Most of those who disappeared are senior ranking members of North Korea’s trading companies who have worked with Jang over many years and have transferred foreign currency to Pyongyang. Lee quoted his Chinese source as saying there was an arrest squad dispatched from the North, fueling speculation that those who returned to their country did it involuntarily. 

“I bet their [North Koreans in China] position is that there is nothing to hope for after the execution of Jang Song-thaek,” said a Chinese businessman. “[Those who have disappeared] are North Koreans stationed in Beijing, Shenyang and Guangzhou. Those who were in Guangzhou are the people who looked after Kim Jong-nam, the eldest son of Kim Jong-il,” he said. 

Many of these North Koreans were “in China to enhance bilateral trade and investment.” Some analysts interpret the order as a sign that the regime disapproves of Chinese-style reforms.

NK office

[via Yonhap]

At a minimum, removing these deal-makers will necessarily have some adverse effects on the deals they were making, or made. That will undo a great deal of connection-building and negotiation, and will damage economic relations between China and North Korea. The regime’s denunciation of Jang for “instruct[ing] his stooges to sell coal and other precious underground resources at random” and “selling off the land of the Rason economic and trade zone” will certainly chill new investment deals, and scare cadres into reinterpreting existing ones, causing more conflicts with investors. Regime banks accounts could even be lost if the only people who know where it is die without telling where they are.

Not that any of these things would be bad, mind you.

It’s hard to imagine that this purge could fail to cause a significant disruption in Pyongyang’s money flows. Could they really be dumb enough to do that to themselves? If they were dumb enough to destroy their own currency, then I suppose they are.

For what it’s worth, a North Korean official interviewed by the AP says that Pyongyang’s economic policies won’t change, that North Korea welcomes foreign investment, and that Pyongyang will proceed with its special economic zones. Not that I suppose this is really about me, but the interview answers my swipe that the AP hasn’t interviewed any North Korean officials or adding any useful information to our speculation about the purge. Whether these assertions are useful information is a question I’ll leave to you, to time, and to the boys at the Inmin Poan-Bu to tell, but they are exclusive and newsworthy. Good for the AP reporters for making the effort.

3 Responses

  1. If one of these money guys knows the account codes and banks couldn’t he wire some of the money to a Bahamian or Panamian bank and then try and disappear? If he could create a new identity for himself he might be able to get away and live somewhere…in Mexico the narcos sometimes get plastic surgery so they are more difficult to recognize. This is something out of a Robert Ludlum novel. I really feel for the families, though, if they are back in NK.

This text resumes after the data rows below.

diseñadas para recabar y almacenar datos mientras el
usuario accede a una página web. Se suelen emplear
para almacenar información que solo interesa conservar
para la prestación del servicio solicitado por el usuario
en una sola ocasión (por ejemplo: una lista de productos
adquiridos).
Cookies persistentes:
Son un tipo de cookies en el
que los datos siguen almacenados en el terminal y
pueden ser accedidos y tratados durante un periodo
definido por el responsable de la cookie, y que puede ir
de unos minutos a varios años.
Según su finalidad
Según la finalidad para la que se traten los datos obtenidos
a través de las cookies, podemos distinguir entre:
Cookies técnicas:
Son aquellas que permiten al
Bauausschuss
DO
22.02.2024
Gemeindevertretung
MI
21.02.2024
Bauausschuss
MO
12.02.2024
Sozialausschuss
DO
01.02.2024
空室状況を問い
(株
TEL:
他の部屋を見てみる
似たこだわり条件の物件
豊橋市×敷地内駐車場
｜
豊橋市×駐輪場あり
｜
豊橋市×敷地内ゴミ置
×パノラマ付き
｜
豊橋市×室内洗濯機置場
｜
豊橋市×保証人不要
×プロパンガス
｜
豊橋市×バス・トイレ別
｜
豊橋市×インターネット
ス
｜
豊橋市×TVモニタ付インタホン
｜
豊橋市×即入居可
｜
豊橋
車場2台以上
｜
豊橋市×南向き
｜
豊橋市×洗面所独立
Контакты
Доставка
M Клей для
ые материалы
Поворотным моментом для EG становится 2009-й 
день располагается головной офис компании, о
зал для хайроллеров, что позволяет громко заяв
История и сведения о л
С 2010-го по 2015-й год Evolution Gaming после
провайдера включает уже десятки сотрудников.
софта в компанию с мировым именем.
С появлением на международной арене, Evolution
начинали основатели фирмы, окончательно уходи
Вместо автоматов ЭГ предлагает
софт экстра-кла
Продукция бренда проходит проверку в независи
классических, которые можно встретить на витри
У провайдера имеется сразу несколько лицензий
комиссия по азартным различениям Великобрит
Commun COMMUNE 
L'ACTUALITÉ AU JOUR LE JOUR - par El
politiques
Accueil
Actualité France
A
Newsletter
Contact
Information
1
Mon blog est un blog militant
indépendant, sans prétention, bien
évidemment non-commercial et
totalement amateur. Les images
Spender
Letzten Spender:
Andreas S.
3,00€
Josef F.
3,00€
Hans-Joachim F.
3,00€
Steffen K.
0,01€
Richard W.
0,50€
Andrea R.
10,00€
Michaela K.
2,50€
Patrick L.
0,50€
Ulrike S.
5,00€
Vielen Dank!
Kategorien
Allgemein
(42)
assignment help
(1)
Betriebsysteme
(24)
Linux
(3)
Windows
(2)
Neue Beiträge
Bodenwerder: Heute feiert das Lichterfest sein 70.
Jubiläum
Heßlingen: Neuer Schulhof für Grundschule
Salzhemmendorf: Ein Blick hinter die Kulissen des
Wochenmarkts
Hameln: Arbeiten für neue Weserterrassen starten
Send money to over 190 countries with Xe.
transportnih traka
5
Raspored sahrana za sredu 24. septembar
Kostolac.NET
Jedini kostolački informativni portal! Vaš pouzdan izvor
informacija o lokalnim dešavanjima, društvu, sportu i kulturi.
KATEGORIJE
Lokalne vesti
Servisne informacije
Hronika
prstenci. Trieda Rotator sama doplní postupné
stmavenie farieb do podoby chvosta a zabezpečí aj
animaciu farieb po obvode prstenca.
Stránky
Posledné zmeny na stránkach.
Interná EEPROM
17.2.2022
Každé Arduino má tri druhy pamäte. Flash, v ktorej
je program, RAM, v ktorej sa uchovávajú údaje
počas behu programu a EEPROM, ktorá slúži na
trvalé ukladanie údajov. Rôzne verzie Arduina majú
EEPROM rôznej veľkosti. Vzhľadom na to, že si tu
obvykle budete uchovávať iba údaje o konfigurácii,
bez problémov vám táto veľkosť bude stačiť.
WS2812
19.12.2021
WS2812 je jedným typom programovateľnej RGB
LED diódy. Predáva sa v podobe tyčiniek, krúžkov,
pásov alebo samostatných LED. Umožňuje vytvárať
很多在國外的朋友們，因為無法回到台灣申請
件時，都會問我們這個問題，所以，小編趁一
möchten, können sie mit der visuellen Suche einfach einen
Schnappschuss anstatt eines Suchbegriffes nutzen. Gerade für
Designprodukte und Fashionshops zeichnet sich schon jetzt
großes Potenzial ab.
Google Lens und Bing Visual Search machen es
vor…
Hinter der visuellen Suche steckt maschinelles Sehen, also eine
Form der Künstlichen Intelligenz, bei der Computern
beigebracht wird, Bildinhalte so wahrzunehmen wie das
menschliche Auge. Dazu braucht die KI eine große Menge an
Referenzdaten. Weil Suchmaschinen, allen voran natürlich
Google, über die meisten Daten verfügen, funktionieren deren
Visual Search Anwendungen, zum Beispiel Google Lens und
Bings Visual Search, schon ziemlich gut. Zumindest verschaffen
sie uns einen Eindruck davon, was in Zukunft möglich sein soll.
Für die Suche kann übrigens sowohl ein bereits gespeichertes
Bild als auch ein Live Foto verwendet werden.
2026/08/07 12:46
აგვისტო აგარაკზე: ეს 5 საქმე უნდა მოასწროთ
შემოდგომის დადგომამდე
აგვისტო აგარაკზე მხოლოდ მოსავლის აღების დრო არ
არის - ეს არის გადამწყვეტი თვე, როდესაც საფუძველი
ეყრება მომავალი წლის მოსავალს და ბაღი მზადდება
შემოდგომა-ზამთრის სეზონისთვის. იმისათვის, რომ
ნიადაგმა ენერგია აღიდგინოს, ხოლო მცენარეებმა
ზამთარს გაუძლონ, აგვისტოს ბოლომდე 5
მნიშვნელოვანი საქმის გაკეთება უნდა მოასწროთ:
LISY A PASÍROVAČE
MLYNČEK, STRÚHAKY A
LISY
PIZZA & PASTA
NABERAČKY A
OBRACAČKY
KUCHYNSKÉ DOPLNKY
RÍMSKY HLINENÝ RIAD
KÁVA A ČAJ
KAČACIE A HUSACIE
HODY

  2. Keeping the kids as hostages is an old tactic going back to the days of Mongol rule and Chinese influence. It’s fairly effective, and it might work here. But if too many of these people are seen losing their lives and the others take the money and run (or worse), KJU’s power base may find they miscalculated.

  3. It just occurred to me that the photo says “??,” for center, which is a most uncharacteristic use of (Hang?lized) English by the North Korean authorities.